* _TASK REQUIREMENTS_: For each line in the records that contains "middle", make a copy.

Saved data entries
^^^^
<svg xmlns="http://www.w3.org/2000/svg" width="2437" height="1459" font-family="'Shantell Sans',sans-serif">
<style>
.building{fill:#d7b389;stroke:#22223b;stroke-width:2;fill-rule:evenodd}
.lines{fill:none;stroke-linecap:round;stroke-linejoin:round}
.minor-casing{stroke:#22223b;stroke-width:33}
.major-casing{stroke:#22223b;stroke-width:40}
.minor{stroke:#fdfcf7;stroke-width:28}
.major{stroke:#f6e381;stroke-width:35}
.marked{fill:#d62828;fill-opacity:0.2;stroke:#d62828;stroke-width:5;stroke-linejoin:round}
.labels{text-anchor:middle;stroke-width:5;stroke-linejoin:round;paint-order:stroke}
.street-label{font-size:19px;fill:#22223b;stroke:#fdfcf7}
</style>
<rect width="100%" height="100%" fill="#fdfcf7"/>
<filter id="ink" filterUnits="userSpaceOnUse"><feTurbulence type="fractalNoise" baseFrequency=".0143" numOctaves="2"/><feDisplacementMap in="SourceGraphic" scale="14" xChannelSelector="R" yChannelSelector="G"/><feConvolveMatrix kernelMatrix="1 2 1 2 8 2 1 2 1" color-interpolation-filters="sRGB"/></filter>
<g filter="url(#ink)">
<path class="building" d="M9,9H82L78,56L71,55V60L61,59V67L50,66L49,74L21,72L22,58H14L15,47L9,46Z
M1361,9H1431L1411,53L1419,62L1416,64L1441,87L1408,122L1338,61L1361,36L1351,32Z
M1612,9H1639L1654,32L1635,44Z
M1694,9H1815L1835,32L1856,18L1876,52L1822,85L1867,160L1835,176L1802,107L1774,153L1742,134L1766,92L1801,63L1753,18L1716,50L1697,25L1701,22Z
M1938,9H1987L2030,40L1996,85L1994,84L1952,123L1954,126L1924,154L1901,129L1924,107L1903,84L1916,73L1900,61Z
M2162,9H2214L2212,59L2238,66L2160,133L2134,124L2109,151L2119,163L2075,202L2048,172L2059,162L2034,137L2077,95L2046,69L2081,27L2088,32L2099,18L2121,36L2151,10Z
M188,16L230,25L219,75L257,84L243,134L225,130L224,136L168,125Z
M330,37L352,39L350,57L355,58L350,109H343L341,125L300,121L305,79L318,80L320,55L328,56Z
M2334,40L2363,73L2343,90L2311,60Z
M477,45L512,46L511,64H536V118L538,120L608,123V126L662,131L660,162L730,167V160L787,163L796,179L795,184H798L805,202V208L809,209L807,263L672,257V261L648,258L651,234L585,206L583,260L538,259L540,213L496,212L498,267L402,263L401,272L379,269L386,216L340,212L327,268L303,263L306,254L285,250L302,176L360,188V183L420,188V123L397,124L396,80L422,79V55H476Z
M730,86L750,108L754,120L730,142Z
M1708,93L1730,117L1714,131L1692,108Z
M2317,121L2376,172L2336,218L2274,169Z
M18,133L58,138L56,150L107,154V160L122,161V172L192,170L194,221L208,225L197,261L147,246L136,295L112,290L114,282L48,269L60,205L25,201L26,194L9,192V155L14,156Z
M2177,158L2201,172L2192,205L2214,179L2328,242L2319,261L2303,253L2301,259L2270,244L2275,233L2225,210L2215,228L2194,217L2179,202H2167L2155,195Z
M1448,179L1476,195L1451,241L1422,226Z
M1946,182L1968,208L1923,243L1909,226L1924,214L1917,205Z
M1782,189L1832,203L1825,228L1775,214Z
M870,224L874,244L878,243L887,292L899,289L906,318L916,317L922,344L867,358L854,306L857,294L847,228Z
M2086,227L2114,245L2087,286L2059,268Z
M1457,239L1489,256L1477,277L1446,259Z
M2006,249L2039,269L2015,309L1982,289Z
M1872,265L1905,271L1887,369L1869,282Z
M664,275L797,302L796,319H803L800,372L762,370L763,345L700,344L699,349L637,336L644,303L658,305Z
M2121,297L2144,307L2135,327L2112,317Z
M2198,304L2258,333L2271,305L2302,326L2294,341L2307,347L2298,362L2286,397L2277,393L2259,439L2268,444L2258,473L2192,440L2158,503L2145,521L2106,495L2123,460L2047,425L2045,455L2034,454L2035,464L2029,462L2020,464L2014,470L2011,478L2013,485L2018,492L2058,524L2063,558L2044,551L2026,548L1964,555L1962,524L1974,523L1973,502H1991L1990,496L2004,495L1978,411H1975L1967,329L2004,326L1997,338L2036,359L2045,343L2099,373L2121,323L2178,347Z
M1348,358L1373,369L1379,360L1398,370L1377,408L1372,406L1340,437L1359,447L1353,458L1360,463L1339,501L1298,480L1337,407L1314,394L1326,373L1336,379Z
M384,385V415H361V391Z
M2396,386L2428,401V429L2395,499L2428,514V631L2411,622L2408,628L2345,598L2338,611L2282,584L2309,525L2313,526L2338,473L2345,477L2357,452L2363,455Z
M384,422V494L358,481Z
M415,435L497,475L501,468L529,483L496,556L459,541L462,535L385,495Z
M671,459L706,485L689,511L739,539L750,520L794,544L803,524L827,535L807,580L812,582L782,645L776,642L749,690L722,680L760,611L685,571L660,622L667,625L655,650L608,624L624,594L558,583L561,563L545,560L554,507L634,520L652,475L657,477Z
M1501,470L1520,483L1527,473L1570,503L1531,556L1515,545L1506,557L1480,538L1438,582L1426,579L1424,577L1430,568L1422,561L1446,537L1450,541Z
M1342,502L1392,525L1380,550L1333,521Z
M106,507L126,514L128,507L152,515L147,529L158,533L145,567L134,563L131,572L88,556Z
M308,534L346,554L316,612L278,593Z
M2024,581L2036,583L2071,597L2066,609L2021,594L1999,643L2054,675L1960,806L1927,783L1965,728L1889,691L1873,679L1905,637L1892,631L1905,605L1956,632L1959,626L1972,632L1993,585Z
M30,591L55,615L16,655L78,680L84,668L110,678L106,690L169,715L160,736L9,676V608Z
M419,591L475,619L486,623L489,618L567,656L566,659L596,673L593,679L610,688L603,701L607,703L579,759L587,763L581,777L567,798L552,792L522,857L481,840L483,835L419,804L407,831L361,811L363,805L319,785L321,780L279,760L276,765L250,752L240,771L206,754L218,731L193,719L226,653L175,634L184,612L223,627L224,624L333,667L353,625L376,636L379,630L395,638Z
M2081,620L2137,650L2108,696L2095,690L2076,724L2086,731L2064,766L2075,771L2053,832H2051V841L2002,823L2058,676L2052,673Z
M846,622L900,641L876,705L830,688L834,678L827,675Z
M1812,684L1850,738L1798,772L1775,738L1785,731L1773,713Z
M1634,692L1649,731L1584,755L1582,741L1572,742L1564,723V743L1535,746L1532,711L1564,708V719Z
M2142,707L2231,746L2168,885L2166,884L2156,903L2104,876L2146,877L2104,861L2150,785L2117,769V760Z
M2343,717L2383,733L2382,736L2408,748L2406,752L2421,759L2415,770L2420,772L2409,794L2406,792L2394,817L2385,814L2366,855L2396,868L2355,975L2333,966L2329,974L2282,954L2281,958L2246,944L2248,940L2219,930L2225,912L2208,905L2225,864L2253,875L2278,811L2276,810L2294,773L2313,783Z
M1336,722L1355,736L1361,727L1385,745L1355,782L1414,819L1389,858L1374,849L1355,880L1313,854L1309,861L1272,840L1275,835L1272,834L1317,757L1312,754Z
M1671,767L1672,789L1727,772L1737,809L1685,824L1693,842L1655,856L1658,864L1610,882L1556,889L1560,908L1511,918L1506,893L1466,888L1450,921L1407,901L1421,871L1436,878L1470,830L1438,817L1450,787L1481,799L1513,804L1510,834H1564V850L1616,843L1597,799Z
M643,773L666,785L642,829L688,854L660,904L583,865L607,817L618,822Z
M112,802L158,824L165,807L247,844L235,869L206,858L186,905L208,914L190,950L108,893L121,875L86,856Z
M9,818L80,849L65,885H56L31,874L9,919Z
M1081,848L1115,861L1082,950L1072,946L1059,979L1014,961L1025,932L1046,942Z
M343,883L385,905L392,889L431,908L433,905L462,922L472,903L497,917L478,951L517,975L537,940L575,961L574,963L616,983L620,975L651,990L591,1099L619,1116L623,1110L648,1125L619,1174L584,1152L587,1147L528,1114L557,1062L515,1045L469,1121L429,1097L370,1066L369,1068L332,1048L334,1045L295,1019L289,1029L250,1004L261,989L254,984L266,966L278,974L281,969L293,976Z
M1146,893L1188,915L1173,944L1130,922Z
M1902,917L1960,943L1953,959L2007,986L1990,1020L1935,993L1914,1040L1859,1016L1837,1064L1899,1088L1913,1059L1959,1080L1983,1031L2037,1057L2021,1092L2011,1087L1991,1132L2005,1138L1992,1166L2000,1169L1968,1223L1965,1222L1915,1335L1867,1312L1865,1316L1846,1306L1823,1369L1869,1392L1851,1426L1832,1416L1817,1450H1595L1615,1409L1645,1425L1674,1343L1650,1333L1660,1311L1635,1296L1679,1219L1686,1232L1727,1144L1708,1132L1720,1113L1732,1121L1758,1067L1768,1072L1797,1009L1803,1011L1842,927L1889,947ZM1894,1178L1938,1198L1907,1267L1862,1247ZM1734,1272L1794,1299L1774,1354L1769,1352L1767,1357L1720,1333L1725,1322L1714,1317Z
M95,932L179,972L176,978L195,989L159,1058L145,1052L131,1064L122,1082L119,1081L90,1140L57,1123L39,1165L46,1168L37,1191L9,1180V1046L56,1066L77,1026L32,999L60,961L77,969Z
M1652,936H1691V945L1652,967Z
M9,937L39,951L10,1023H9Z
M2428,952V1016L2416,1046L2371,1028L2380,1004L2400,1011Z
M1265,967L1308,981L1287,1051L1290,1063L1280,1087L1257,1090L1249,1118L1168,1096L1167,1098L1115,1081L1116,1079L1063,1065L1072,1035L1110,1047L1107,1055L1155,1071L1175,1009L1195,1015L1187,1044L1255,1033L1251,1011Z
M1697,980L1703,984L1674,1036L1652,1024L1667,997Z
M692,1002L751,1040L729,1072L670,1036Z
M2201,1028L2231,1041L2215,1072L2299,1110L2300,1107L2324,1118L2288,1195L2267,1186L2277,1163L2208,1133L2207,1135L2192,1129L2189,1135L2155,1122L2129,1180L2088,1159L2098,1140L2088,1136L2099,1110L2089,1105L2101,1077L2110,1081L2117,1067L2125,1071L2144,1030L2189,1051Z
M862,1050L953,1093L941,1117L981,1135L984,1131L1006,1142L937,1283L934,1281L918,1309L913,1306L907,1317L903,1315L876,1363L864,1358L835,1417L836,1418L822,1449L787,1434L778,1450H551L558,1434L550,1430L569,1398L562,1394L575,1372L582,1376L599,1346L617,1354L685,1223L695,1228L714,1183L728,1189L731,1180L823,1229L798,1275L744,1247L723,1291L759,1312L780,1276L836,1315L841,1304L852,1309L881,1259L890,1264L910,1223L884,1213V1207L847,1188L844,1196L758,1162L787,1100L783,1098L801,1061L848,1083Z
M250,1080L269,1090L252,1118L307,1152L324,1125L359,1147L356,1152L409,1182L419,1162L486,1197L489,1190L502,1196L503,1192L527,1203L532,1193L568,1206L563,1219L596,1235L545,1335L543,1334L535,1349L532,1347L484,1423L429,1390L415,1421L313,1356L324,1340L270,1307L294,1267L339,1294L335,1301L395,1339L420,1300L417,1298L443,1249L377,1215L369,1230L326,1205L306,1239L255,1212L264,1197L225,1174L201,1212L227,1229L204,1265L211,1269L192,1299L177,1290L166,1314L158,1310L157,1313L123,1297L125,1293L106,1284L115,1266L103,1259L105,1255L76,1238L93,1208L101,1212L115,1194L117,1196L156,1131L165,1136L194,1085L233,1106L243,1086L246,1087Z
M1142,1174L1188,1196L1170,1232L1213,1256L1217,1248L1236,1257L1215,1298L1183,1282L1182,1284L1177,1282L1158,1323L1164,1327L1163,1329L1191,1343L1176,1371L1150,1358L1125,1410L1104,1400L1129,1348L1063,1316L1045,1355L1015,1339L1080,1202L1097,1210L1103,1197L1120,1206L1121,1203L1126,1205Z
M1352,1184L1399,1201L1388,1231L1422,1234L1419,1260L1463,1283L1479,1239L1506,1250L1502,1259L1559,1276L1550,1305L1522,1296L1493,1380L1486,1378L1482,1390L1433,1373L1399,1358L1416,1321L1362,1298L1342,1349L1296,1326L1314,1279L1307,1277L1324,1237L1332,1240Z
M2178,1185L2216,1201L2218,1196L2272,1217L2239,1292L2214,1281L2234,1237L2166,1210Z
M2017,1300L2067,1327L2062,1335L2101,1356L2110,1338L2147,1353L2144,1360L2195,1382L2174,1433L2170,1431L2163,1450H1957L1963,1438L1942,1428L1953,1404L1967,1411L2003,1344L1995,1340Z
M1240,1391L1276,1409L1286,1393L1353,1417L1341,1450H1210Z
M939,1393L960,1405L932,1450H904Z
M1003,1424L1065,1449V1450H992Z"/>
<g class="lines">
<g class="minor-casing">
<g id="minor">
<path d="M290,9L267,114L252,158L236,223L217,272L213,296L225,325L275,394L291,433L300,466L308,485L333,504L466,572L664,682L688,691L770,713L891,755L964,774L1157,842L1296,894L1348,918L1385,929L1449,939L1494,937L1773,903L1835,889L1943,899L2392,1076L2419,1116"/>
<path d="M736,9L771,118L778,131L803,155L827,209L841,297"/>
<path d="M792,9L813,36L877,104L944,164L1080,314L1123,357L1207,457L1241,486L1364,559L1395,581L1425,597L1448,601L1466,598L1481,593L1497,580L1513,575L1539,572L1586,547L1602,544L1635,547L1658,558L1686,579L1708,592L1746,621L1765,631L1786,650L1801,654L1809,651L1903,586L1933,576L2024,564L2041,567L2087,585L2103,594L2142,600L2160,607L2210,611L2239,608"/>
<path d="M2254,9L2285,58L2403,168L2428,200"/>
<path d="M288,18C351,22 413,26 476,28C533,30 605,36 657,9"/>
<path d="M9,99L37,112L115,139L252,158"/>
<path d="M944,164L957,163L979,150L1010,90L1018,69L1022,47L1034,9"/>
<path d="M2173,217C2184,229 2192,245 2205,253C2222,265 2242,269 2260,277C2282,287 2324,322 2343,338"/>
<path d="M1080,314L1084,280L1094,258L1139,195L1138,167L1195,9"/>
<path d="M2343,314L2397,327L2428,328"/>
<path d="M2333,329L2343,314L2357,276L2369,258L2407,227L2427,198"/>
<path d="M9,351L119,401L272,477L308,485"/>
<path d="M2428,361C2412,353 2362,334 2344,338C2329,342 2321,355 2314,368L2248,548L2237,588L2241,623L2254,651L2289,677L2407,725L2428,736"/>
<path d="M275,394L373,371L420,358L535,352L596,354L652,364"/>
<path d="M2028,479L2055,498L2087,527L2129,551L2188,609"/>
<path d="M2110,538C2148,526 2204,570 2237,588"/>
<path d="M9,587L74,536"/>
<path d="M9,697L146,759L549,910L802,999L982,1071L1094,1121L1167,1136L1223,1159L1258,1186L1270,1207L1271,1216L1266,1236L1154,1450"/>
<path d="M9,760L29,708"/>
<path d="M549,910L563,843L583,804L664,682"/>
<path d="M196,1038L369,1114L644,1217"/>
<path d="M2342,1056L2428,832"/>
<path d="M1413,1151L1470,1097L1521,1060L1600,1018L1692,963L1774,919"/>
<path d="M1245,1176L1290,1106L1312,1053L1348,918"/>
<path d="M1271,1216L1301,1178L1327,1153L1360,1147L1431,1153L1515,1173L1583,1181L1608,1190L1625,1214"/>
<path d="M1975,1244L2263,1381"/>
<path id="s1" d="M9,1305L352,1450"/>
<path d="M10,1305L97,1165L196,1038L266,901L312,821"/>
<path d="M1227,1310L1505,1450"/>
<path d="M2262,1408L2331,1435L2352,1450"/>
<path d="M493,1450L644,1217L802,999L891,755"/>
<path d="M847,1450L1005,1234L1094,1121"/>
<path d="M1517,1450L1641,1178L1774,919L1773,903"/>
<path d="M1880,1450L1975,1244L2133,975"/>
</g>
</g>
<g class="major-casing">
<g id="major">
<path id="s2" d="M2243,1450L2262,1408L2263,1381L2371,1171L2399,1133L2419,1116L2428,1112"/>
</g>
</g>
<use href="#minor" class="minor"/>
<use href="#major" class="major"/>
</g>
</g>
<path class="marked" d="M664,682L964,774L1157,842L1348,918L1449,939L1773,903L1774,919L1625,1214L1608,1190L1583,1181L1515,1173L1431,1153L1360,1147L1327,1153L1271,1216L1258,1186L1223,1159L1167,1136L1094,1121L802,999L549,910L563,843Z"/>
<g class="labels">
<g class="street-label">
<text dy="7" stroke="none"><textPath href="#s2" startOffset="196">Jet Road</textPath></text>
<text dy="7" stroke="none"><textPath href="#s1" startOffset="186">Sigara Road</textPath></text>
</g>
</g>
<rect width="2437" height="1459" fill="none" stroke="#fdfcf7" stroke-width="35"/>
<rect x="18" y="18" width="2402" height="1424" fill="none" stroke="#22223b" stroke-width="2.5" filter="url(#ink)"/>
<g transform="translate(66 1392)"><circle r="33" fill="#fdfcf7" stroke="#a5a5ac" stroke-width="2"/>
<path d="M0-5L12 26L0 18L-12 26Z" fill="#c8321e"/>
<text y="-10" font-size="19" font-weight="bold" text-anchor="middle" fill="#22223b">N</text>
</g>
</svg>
^^^^
* _ANSWER BOX_:
.labels{text-anchor:middle;stroke-width:5;stroke-linejoin:round;paint-order:stroke}
<text y="-10" font-size="19" font-weight="bold" text-anchor="middle" fill="#22223b">N</text>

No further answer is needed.